A COVID-19 coloca os indígenas da Amazônia brasileira diante da encruzilhada de permanecer na aldeia, com poucos recursos médicos, ou ir para a cidade, arriscando-se ao contágio e ao desarraigamento cultural de não poder celebrar um necessário ritual fúnebre
A COVID-19 coloca os indígenas da Amazônia brasileira diante da encruzilhada de permanecer na aldeia, com poucos recursos médicos, ou ir para a cidade, arriscando-se ao contágio e ao desarraigamento cultural de não poder celebrar um necessário ritual fúnebre.
Lucita Sanoma viveu esta violência na pele em 25 de maio, quando seu bebê de dois meses faleceu e foi enterrado com suspeita de coronavírus em Boa Vista, a mais de 300 km de seu lar, sem que ela estivesse ciente, contrariando sua cultura yanomami, que crema seus mortos.
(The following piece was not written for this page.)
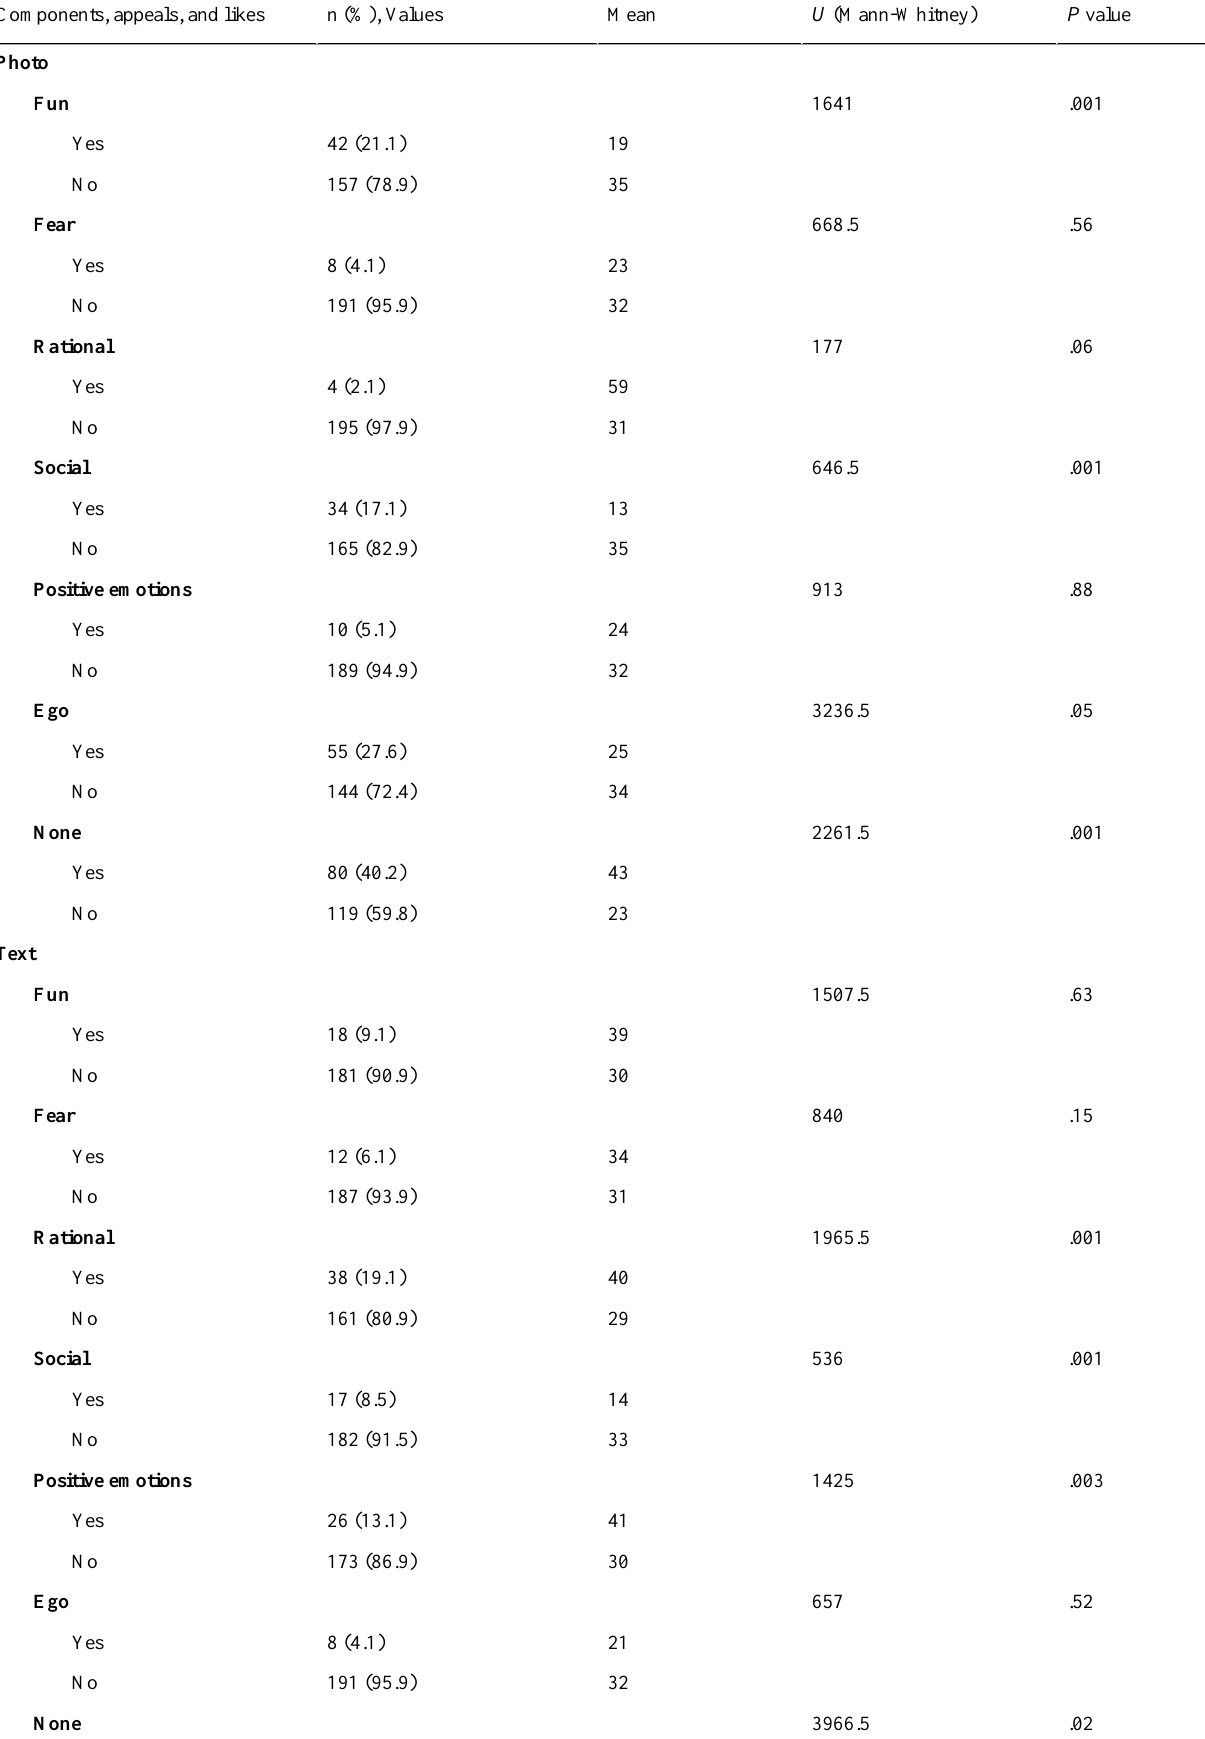
Table 1. Association between the number of likes and appeals in different components of the Instagram posts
As autoridades "têm que entender e respeitar a questão cultural", afirmou o líder indígena Mauricio Yekuana, em alusão a Lucita e outras três mães confrontadas com o mesmo drama.
"Eu quero levar o corpo do meu filho de volta pra minha aldeia (...), Precisamos chorar juntos", disse Lucita à AFP através de um intérprete.
Pequena, com os cabelos pretos caídos nos ombros, os olhos fixos no chão, a jovem sanoma (subgrupo yanomami) enxuga as lágrimas enquanto descreve, em seu idioma, seu limbo emocional.
"Eu vim acompanhando meu filho direto para o hospital (...) A última informação que recebi foi que meu filho veio a óbito. Desde então, nunca mais o vi", conta com voz suave, ritmada, filtrada por uma máscara que deixava descobertos apenas seus olhos, quase fechados.
Não poder realizar o luto com a comunidade "é uma falta de respeito, com certeza afeta bastante o psicológico da mãe", explica Júnior Yanomami, presidente do Conselho de Saúde Indígena Yanomami.
Lucita voltou à sua aldeia na região de Auaris, noroeste do Brasil. O corpo do seu filho continua em um túmulo sem lápide de um cemitério de Boa Vista até que a justiça decida se poderá voltar para casa para que seus familiares possam fazer o ritual fúnebre na comunidade, necessário para superar o luto.
Para Mauricio Yekuana, estas situações resultam de políticas sanitárias que desconsideram a perspectiva indígena.
"Eles (o governo) querem impor e obrigar os indígenas a escutar o que eles querem fazer", disse à AFP.
Yekuana explicou que as famílias decidirão onde receber tratamento à medida que os casos se apresentarem, mas como alternativa, a comunidade lançou uma campanha para comprar seus próprios respiradores e equipamentos e evitar ir à cidade.
"Este é um desafio que amedronta os moradores da região", diz. Enquanto isso, as aldeias enfrentam o coronavírus com medidas como o distanciamento social e equipamentos de proteção.
Um desafio ainda maior com a presidência de Jair Bolsonaro, que vetou trechos de uma lei que obrigariam o governo a facilitar condições sanitárias e de auxílio emergencial a indígenas, alegando que não especificava os recursos orçamentários com os quais seriam concedidos.
Segundo o sistema de saúde indígena, que só atende os indígenas aldeados, há mais de 8.000 casos e 187 falecidos por COVID-19. Quatro óbitos e 186 casos são de yanomamis, a maioria contagiados na cidade. Outros três óbitos, como o filho de Lucita, estão sob suspeita.